Читать «Хиромантия» онлайн - страница 203

А. М. Гопаченко

Меркурий учит его, что и когда следует сказать, Марс прибавляет огонь и пылкость, которая ослепляет, магнетизирует, убеждает; это Марс заставляет увлекаться его словами. Время от времени снова появляется влияние Венеры и заставляет желать энергии, по контрасту с нежностью.
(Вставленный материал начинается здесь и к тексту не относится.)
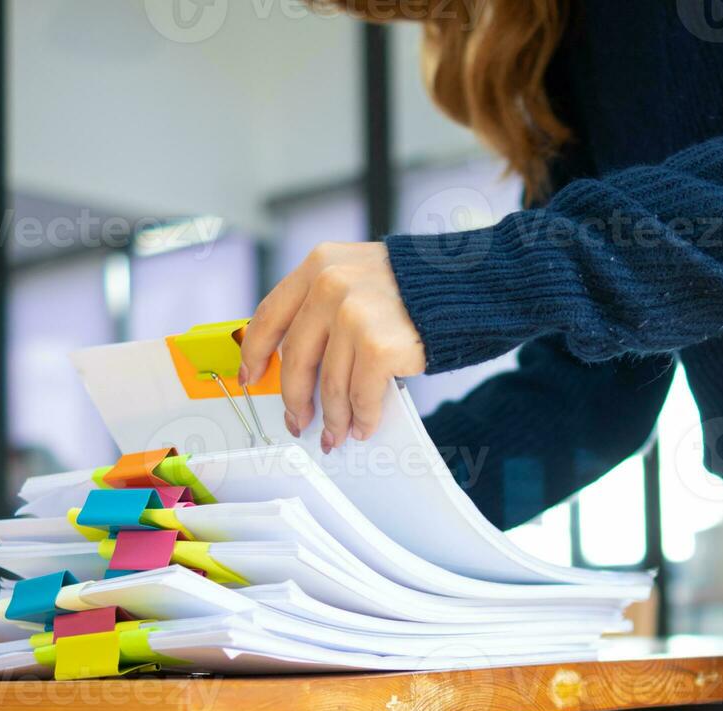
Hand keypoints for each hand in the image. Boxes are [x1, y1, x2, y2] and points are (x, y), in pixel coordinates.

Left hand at [239, 242, 425, 452]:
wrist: (471, 284)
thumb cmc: (418, 288)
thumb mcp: (360, 275)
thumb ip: (326, 305)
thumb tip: (300, 362)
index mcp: (319, 265)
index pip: (271, 314)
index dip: (256, 353)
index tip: (251, 377)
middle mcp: (331, 286)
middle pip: (296, 358)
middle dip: (295, 399)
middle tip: (298, 421)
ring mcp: (354, 315)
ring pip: (329, 385)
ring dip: (333, 418)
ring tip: (339, 433)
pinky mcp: (378, 346)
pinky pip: (361, 396)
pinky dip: (363, 418)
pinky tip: (365, 426)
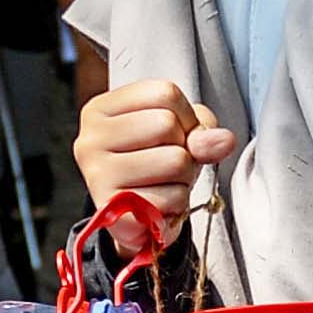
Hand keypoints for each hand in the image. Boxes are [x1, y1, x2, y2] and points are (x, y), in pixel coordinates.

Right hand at [71, 76, 231, 247]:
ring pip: (175, 161)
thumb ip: (202, 129)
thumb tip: (222, 140)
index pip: (165, 93)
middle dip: (184, 148)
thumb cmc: (154, 165)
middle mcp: (90, 140)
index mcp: (101, 111)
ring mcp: (97, 175)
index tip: (175, 134)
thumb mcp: (179, 133)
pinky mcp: (114, 210)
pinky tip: (159, 206)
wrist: (135, 219)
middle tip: (166, 164)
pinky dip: (177, 205)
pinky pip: (172, 197)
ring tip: (163, 184)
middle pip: (167, 124)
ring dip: (183, 178)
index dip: (186, 116)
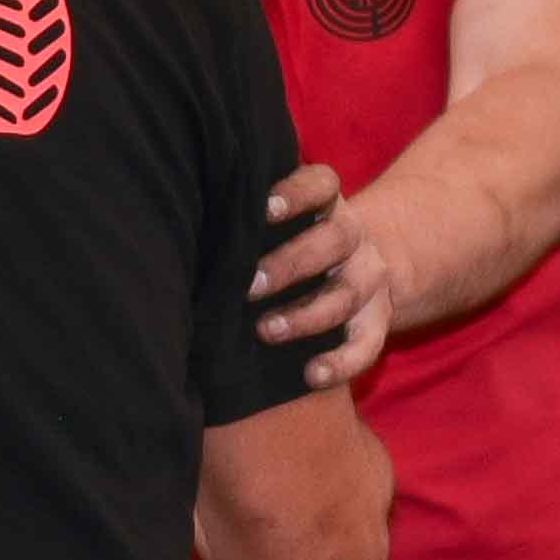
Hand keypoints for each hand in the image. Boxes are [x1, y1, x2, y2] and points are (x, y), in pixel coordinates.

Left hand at [249, 164, 400, 389]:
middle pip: (334, 240)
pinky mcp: (376, 321)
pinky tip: (312, 375)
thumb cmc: (290, 242)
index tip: (263, 209)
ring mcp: (367, 279)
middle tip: (249, 286)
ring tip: (265, 331)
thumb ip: (249, 221)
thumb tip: (183, 232)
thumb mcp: (279, 221)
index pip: (321, 184)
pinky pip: (367, 345)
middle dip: (290, 264)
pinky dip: (341, 363)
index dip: (296, 193)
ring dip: (306, 316)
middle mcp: (353, 237)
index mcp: (327, 204)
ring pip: (346, 295)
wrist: (355, 265)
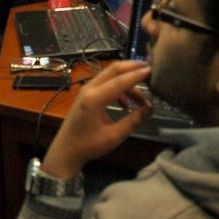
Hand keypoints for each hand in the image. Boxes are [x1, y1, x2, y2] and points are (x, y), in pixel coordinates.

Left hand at [41, 61, 151, 179]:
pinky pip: (105, 83)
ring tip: (142, 97)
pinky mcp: (87, 93)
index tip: (152, 71)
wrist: (66, 150)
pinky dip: (119, 87)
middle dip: (132, 67)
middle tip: (149, 69)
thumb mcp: (114, 136)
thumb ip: (133, 121)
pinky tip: (127, 104)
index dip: (137, 75)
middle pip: (113, 70)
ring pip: (110, 75)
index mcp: (94, 99)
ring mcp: (87, 89)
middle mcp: (89, 89)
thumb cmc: (88, 145)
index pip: (120, 81)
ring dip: (127, 80)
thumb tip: (149, 109)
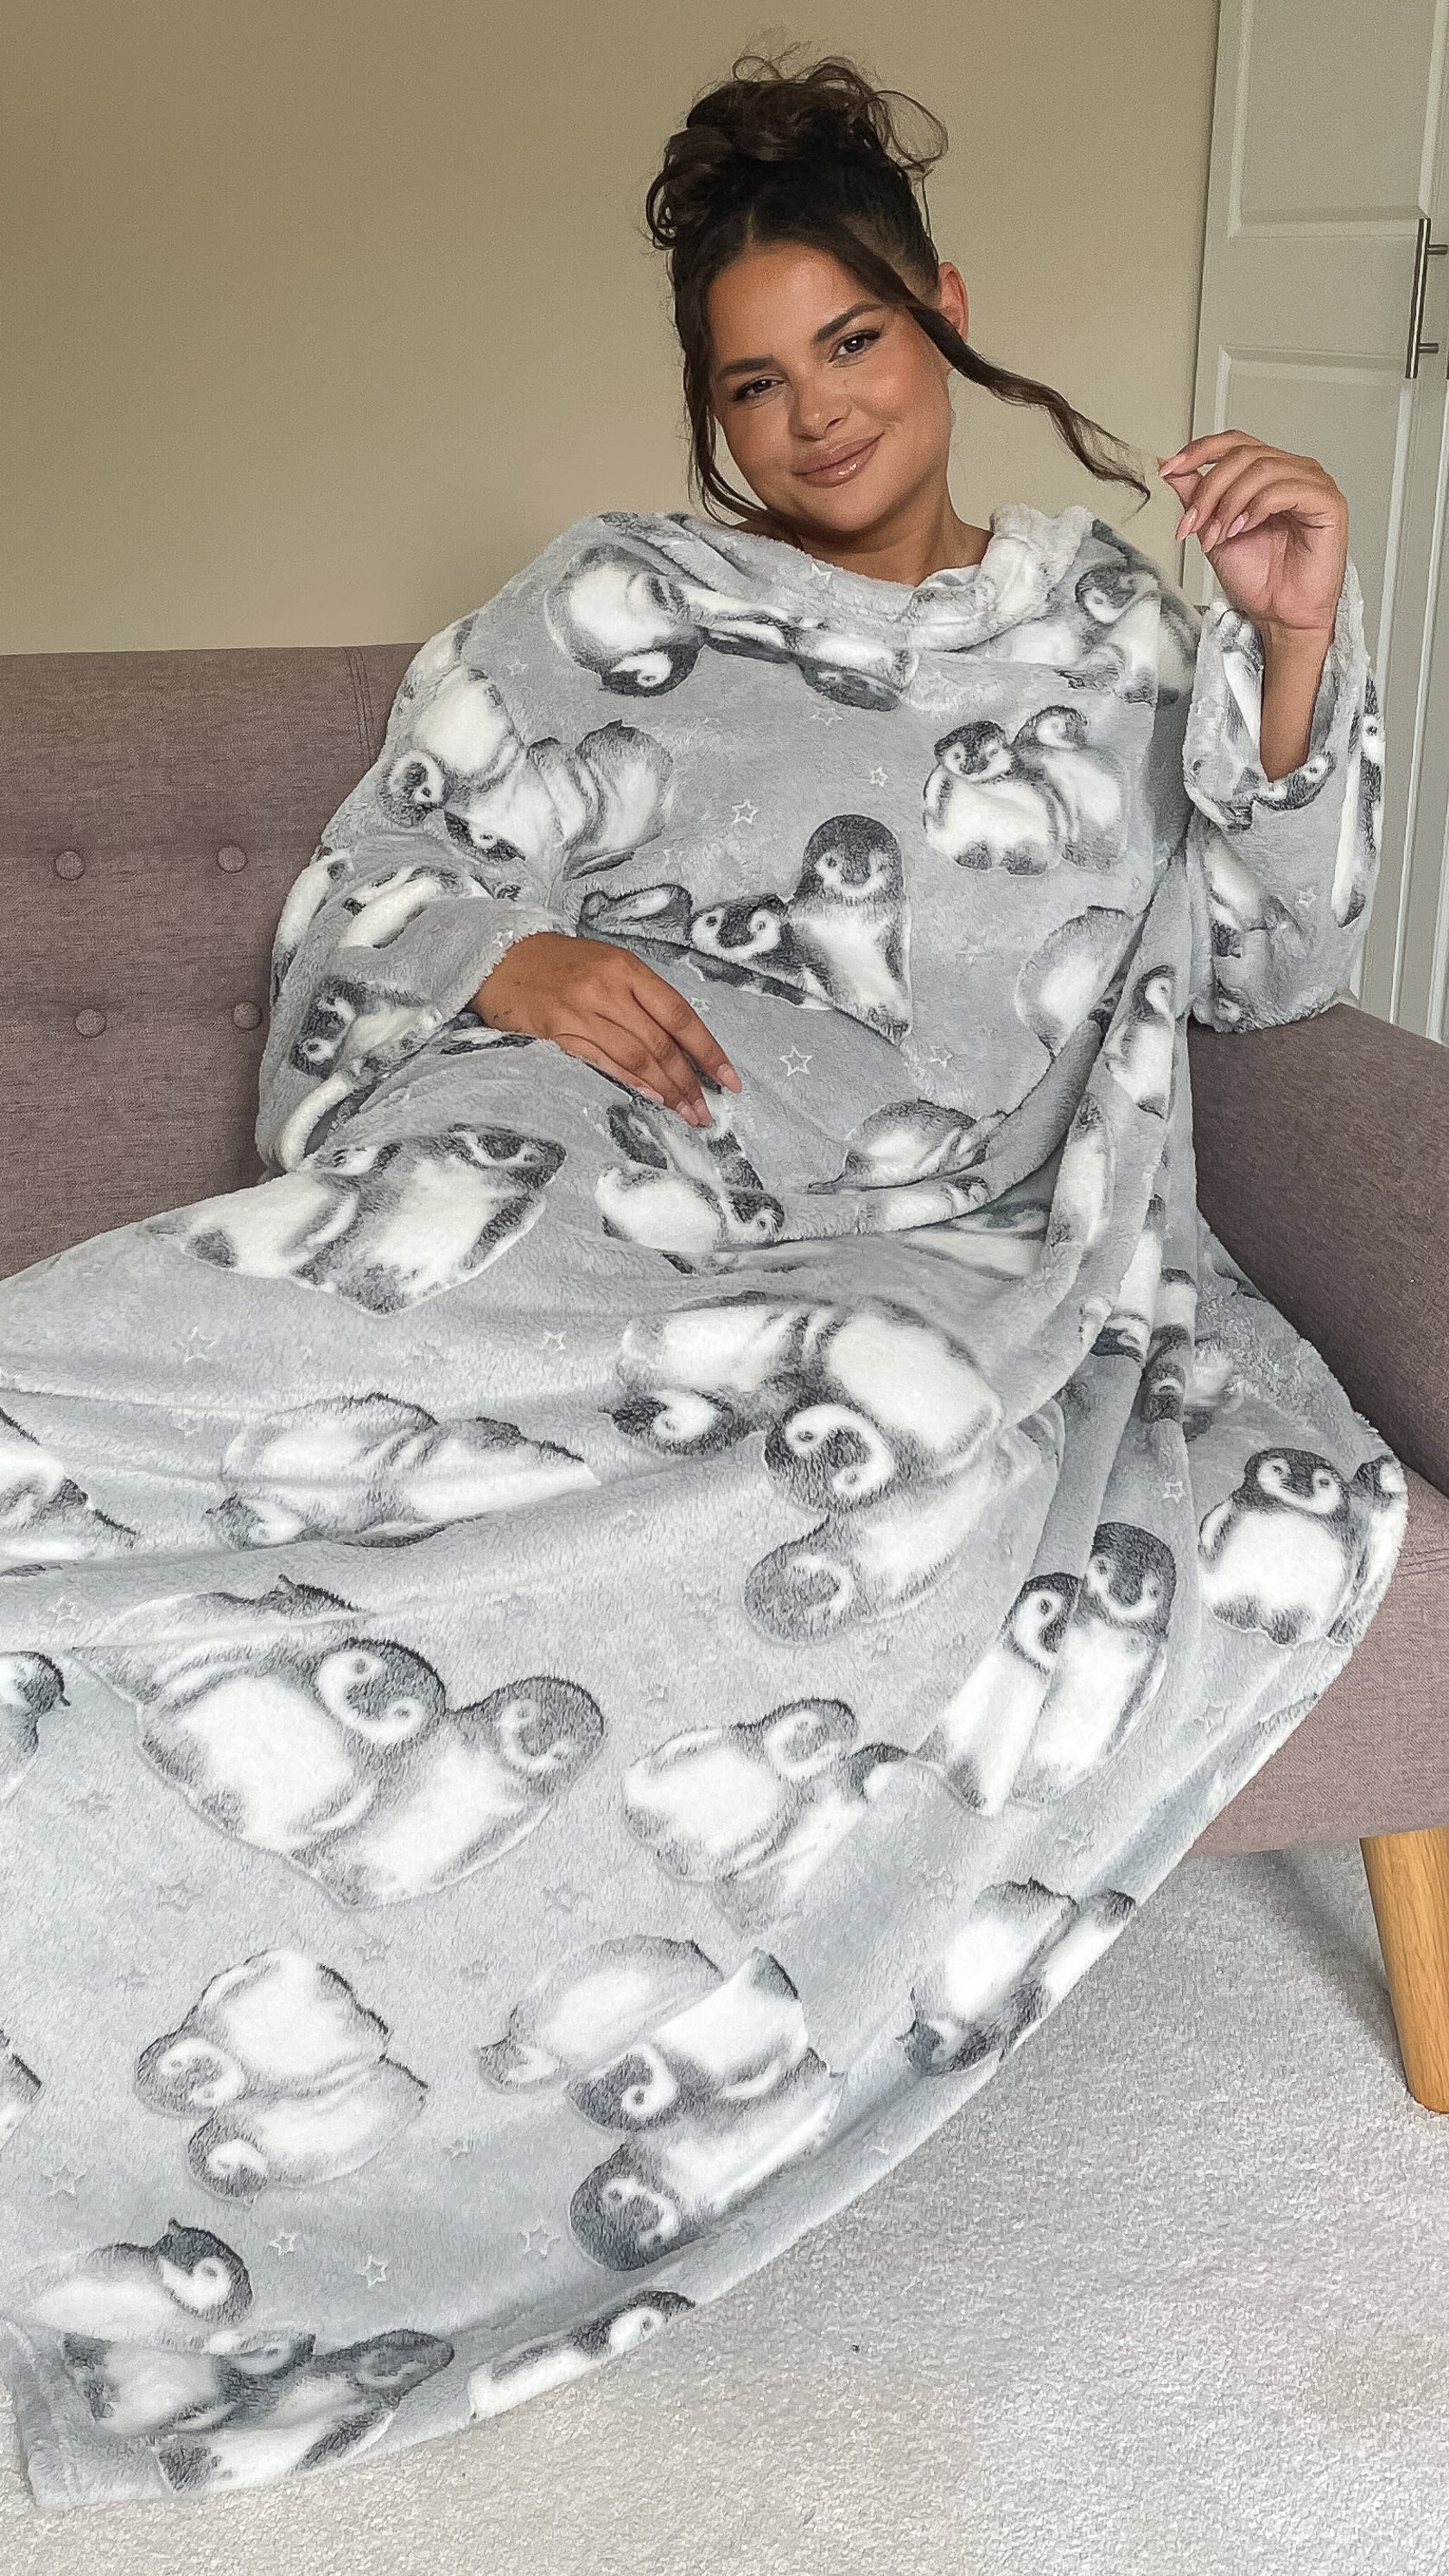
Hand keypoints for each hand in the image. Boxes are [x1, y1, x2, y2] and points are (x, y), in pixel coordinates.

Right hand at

Когда было нам дозволено исследовать руку одного из величайших наших поэтов, мы испытали минутное смущение, которое не старались рассеять, и в первый раз, с тех пор как стали заниматься хиромантией, мы спросили самих себя, не была ли эта, никогда не обманывавшая нас наука, только долгой ошибкой? Мы ожидали увидеть остроконечные и очень длинные пальцы с коротким большим, громадный исчерченный бугорок Луны, быстро падающую к Луне головную линию – все знаки поэзии; и вот мы находим прекрасные и изящные руки, но со смешанными или с несколько четырехугольными пальцами, – узел порядка достаточно обозначенный, чтобы выразить склонность к положительным занятиям, то есть почти инстинкт коммерции; головная линия длинна, бугорок Меркурия развит, но как будто для того, чтоб доказать нам, что он внушает не одно только красноречие, мы увидели алеф еврейского алфавита, – знак фокусника, чрезвычайной ловкости в обыкновенных жизненных связях.

Так как нашей целью прежде всего было выяснение истины, мы составили свое собственное теа culpa (сознание своей вины) и сказали Ламартину, с храбростью безнадежности, то, что мы читаем по руке. Он улыбнулся и ответил:

– Признаюсь вам, я думал, что имею дело с личностью очень мистической, очень гуманной, и ожидал, что судя обо мне по моим произведениям, вы найдете во мне все качества поэта; но на этот раз, сознаюсь, я должен удивиться: все прочтенное вами по моей руке верно со всех сторон: я писал стихи, потому что мне было легко писать, потому что это было для меня как бы потребностью. Но не в этом было истинное мое призвание, все мои помыслы всегда были обращены к делам, к политике и особенно к администрации.

Пока Ламартин говорил нам, мы чувствовали себя ничтожными, думая об этом могуществе таланта, который, играя, занимает одно из первых мест в литературе и делается великим для препровождения времени.

Несмотря на уважение, которое мы питаем к этому великому человеку, мы, наверно, сомневались бы, не дали ли нам хиромантия и хирогномония доказательств, с нашей точки зрения подозрительных.

Мы были испуганы, найдя их столь верными и, следует сказать, несомненными.

Тогда мы стали отыскивать тайну этой нежности, этих порывов, этого энтузиазма, которыми наполнены прекрасные стихи, и вот что нашли мы.

Все высшие люди имеют страсть, которая руководит ими и оживляет их; часто даже они имеют их несколько, ибо страсти и, пойдем далее, пороки суть только сон и жар, великий избыток богатства, упояющий нас, как упояет всякое богатство, и ведущий нас к упадку, который возбуждается в нас их потребностью действия; это пар, который разрывает машину, если нельзя поднять клапан. Эти богатства должны быть сильно разлиты; тут нет возможной скупости; нужно, необходимо, иначе останется на выбор крапива или пальма торжества, часто даже корона или темница. Люди ничтожные вообще апатичны. Нет никого целомудреннее евнуха. Но когда человек, возбуждаемый страстями, борющийся с ними, над ними господствует, удерживает их или дает им свободу, по своему желанию, дабы с большей роскошью достигнуть своей цели, подобно тому, как греческие воители погоняли своих лошадей, дабы скорее достигнуть победы, тогда… тогда это человек действительно высший. Не ищите великого человека без страстей, вы не найдете ни одного.